§ **Assigned task**
In the records below, find the line containing "alur produksi telah" and return it together with every later line, exactly as written; pictures are to be omitted.

━━ Records for this task

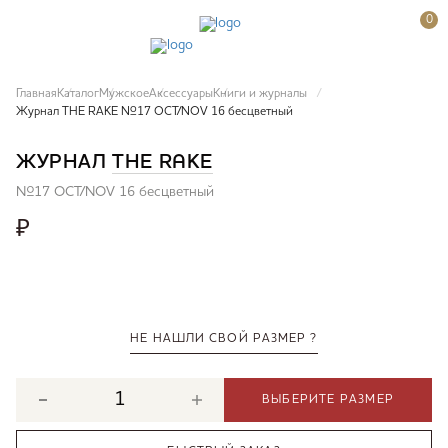
0
Главная
Каталог
Мужское
Аксессуары
Книги и журналы
Журнал THE RAKE №17 OCT/NOV 16 бесцветный
ЖУРНАЛ
THE RAKE
№17 OCT/NOV 16 бесцветный
₽
НЕ НАШЛИ СВОЙ РАЗМЕР ?
ВЫБЕРИТЕ РАЗМЕР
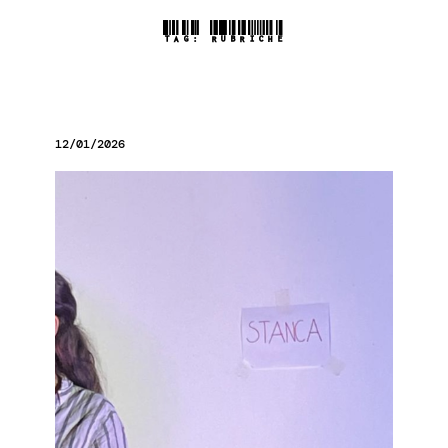
TAG:
RUBRICHE
12/01/2026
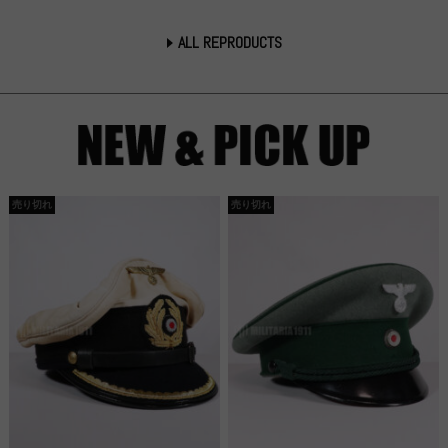
ALL REPRODUCTS
売り切れ
売り切れ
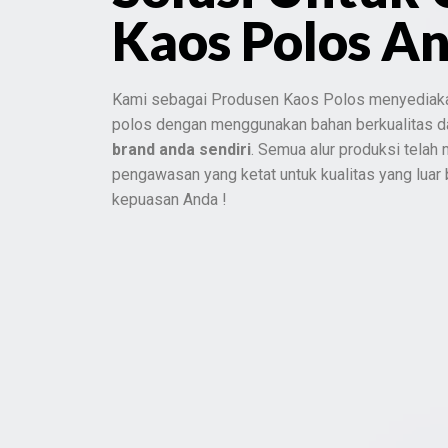
Kaos Polos A
Kami sebagai Produsen Kaos Polos menyediak
polos dengan menggunakan bahan berkualitas 
brand anda sendiri
. Semua alur produksi telah
pengawasan yang ketat untuk kualitas yang luar
kepuasan Anda !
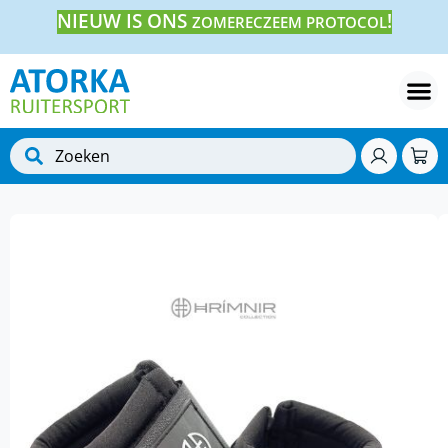
NIEUW IS ONS
!
ZOMERECZEEM PROTOCOL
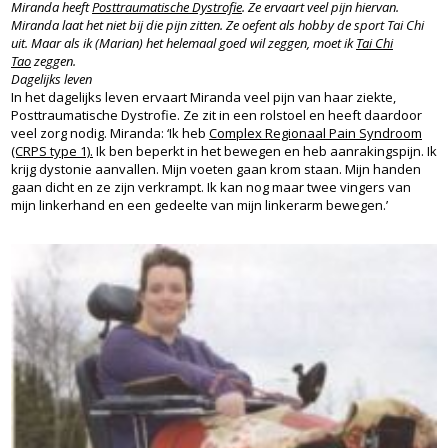
Miranda heeft
Posttraumatische Dystrofie
. Ze ervaart veel pijn hiervan.
Miranda laat het niet bij die pijn zitten. Ze oefent als hobby de sport Tai Chi
uit. Maar als ik (Marian) het helemaal goed wil zeggen, moet ik
Tai Chi
Tao
zeggen.
Dagelijks leven
In het dagelijks leven ervaart Miranda veel pijn van haar ziekte,
Posttraumatische Dystrofie. Ze zit in een rolstoel en heeft daardoor
veel zorg nodig. Miranda: ‘Ik heb
Complex Regionaal Pain Syndroom
(CRPS type 1).
Ik ben beperkt in het bewegen en heb aanrakingspijn. Ik
krijg dystonie aanvallen. Mijn voeten gaan krom staan. Mijn handen
gaan dicht en ze zijn verkrampt. Ik kan nog maar twee vingers van
mijn linkerhand en een gedeelte van mijn linkerarm bewegen.’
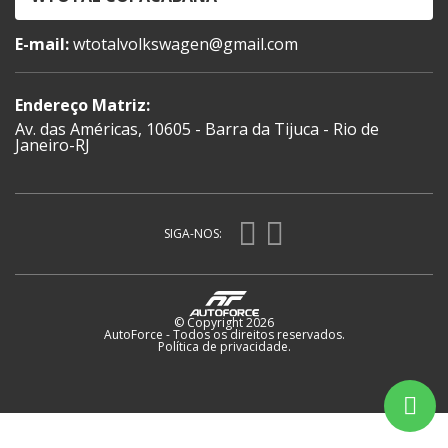
E-mail:
wtotalvolkswagen@gmail.com
Endereço Matriz:
Av. das Américas, 10605 - Barra da Tijuca - Rio de
Janeiro-RJ
SIGA-NOS:
© Copyright 2026
AutoForce - Todos os direitos reservados.
Política de privacidade
.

━━━━

§ **Solution to the exercise**
. Semua alur produksi telah
pengawasan yang ketat untuk kualitas yang luar
kepuasan Anda !
NIEUW IS ONS
!
ZOMERECZEEM PROTOCOL
Miranda heeft
Posttraumatische Dystrofie
. Ze ervaart veel pijn hiervan.
Miranda laat het niet bij die pijn zitten. Ze oefent als hobby de sport Tai Chi
uit. Maar als ik (Marian) het helemaal goed wil zeggen, moet ik
Tai Chi
Tao
zeggen.
Dagelijks leven
In het dagelijks leven ervaart Miranda veel pijn van haar ziekte,
Posttraumatische Dystrofie. Ze zit in een rolstoel en heeft daardoor
veel zorg nodig. Miranda: ‘Ik heb
Complex Regionaal Pain Syndroom
(CRPS type 1).
Ik ben beperkt in het bewegen en heb aanrakingspijn. Ik
krijg dystonie aanvallen. Mijn voeten gaan krom staan. Mijn handen
gaan dicht en ze zijn verkrampt. Ik kan nog maar twee vingers van
mijn linkerhand en een gedeelte van mijn linkerarm bewegen.’
E-mail:
wtotalvolkswagen@gmail.com
Endereço Matriz:
Av. das Américas, 10605 - Barra da Tijuca - Rio de
Janeiro-RJ
SIGA-NOS:
© Copyright 2026
AutoForce - Todos os direitos reservados.
Política de privacidade
.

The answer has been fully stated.